The following lines indicate valid calls to BNGenerator:

java -classpath .;colt.jar BNGenerator -nNodes 20 - maxDegree 3 -nBNs 1 - fName example: Generates one Bayesian network with 20 binary nodes and stores the network in the file example1.xml . Every node has a maximum degree of 3. Before the final network is saved, 1600 transitions are performed (using the default 4*20*20).

The resulting network is here.

java -classpath .;colt.jar BNGenerator -nNodes 20 - maxDegree 3 -nBNs 1 - maxArcs 25 -fName example

Same as previous example, but with a limit on the number of arcs (limited to 25). The resulting network is here.
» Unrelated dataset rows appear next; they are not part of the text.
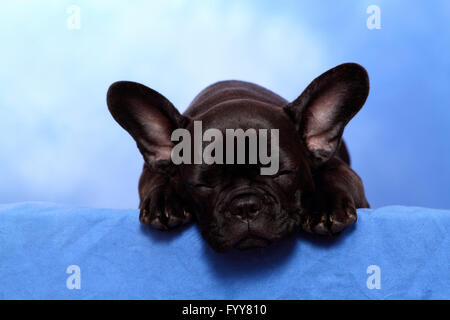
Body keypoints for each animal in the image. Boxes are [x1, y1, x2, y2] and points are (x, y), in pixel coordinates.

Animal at [108, 63, 370, 252]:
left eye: (282, 172)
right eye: (202, 185)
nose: (245, 206)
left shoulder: (339, 168)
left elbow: (335, 176)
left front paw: (325, 207)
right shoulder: (151, 170)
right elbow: (155, 179)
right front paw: (163, 201)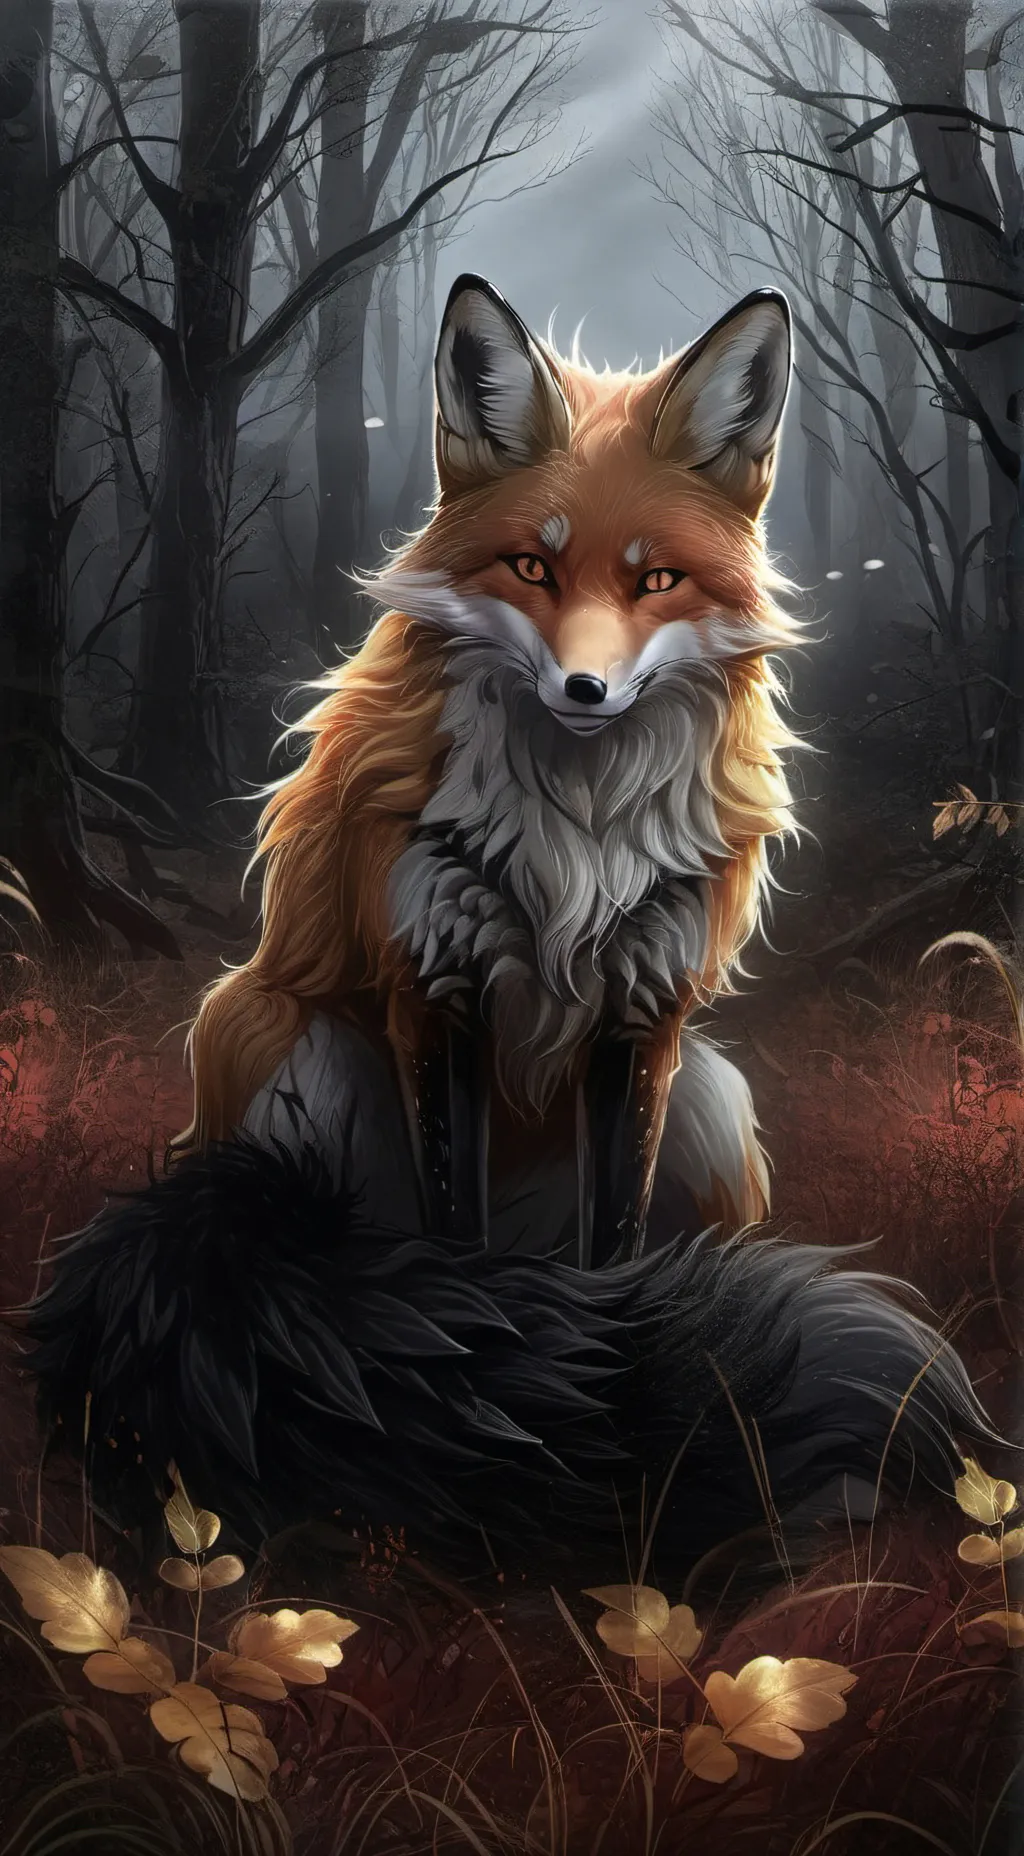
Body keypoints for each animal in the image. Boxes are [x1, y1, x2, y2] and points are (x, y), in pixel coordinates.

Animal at [21, 278, 1006, 1578]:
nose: (586, 690)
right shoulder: (433, 995)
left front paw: (629, 1385)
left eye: (655, 582)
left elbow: (621, 1249)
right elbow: (456, 1238)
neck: (572, 831)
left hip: (712, 1095)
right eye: (532, 564)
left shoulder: (644, 1015)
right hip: (280, 1046)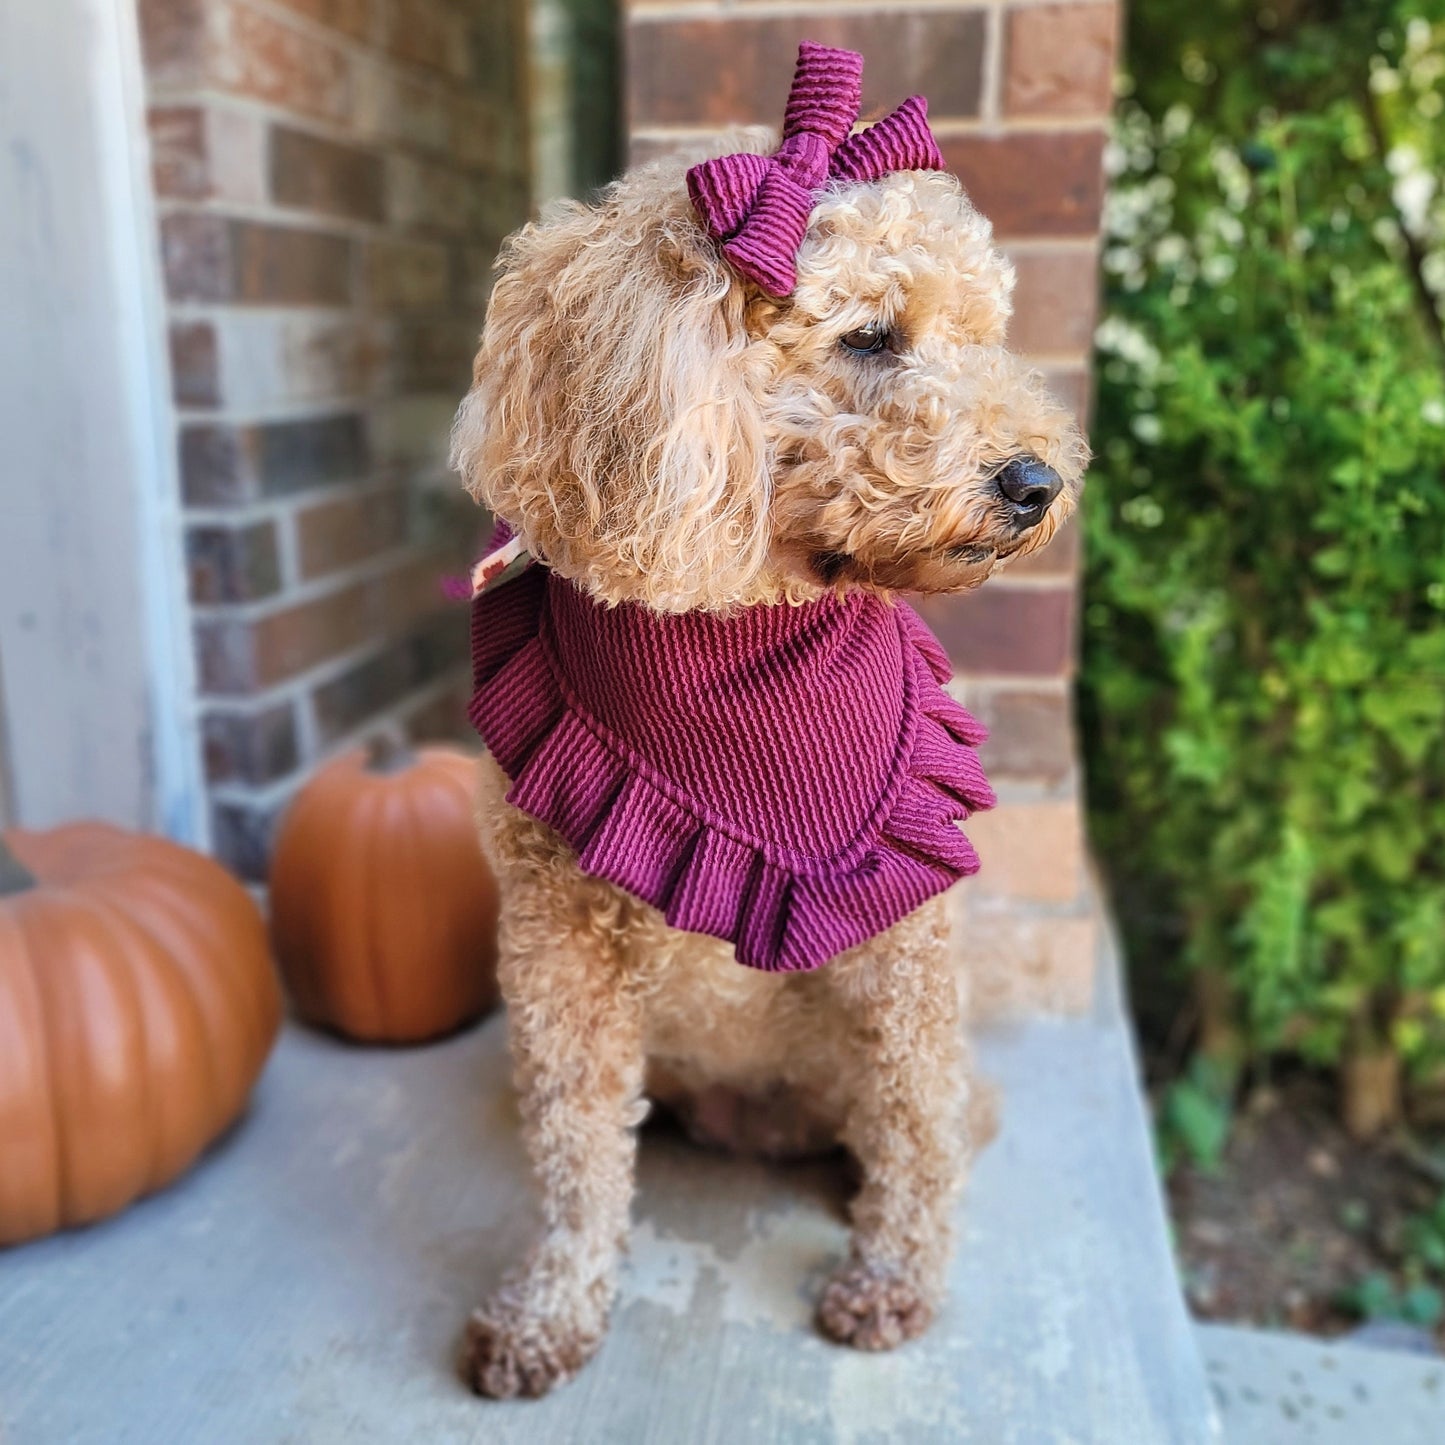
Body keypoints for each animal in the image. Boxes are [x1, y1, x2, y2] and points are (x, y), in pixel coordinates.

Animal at [450, 45, 1086, 1398]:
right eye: (869, 337)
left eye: (983, 336)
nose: (1036, 481)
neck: (735, 627)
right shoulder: (558, 952)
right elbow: (576, 1157)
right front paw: (551, 1310)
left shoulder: (905, 951)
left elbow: (912, 1127)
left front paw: (893, 1280)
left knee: (931, 1122)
java -classpath .;colt.jar BNGenerator -nNodes 20 - maxDegree 3 -nBNs 10 -nVal 5 -nTransitions 10000 - fName example: Generates ten Bayesian networks with 20 nodes. Each variable has 2 to 5 values. The networks are saved in files exampleX.xml, where X goes from 1 to 10. Every node has a maximum degree of 3. Between any two networks are saved (and before the first network is saved), 10000 transitions are performed.

One of the resulting networks is here.

java -classpath .;colt.jar BNGenerator - nNodes 20 -maxDegree 3 - nBNs 1 - fName example: Generates one Bayesian network with 20 binary nodes and stores the network in the file example1.xml . Every node has a maximum degree of 3. Before the final network is saved, 1600 transitions are performed (using the default 4*20*20).

The resulting network is here.

java -classpath .;colt.jar BNGenerator - nNodes 20 -maxDegree 3 - nBNs 1 - structure singly - fName example

Same as the last one, but now the program is constrained to generate a polytree. The resulting network is here.

java -classpath .;colt.jar BNGenerator - nNodes 15 -maxDegree 14 - nBNs 1 - fName example -structure pmmixed -maxIW 2: Generates one Bayesian network with 15 binary nodes and stores the network in the file example1.xml. The network has a maximum heuristic width of 2 (computed using the minimum weight heuristic implementation of EBayes). Heuristic width is calculated instead of induced width because of computational complexity (details in the paper ).

The resulting network is here.

Acknowledgments

We thank Nir Friedman for suggesting the Dirichlet distribution method, and Robert Castelo for pointing us to Melançon et al's work. We thank Guy Melançon for confirming that the idea of constructing connected directed acyclic graph was sound and for making his DagAlea software available. We also thank Jaap Suermondt and Alessandra Potrich for providing important ideas, and Y. Xiang, P. Smets, D. Dash, M. Horsh, E. Santos, and B. D'Ambrosio for suggesting valuable procedures.

This research was conducted at the Decision Making Lab at the University of Sao Paulo , with support from the funding agency FAPESP ; both institutions are in Sao Paulo, Brazil.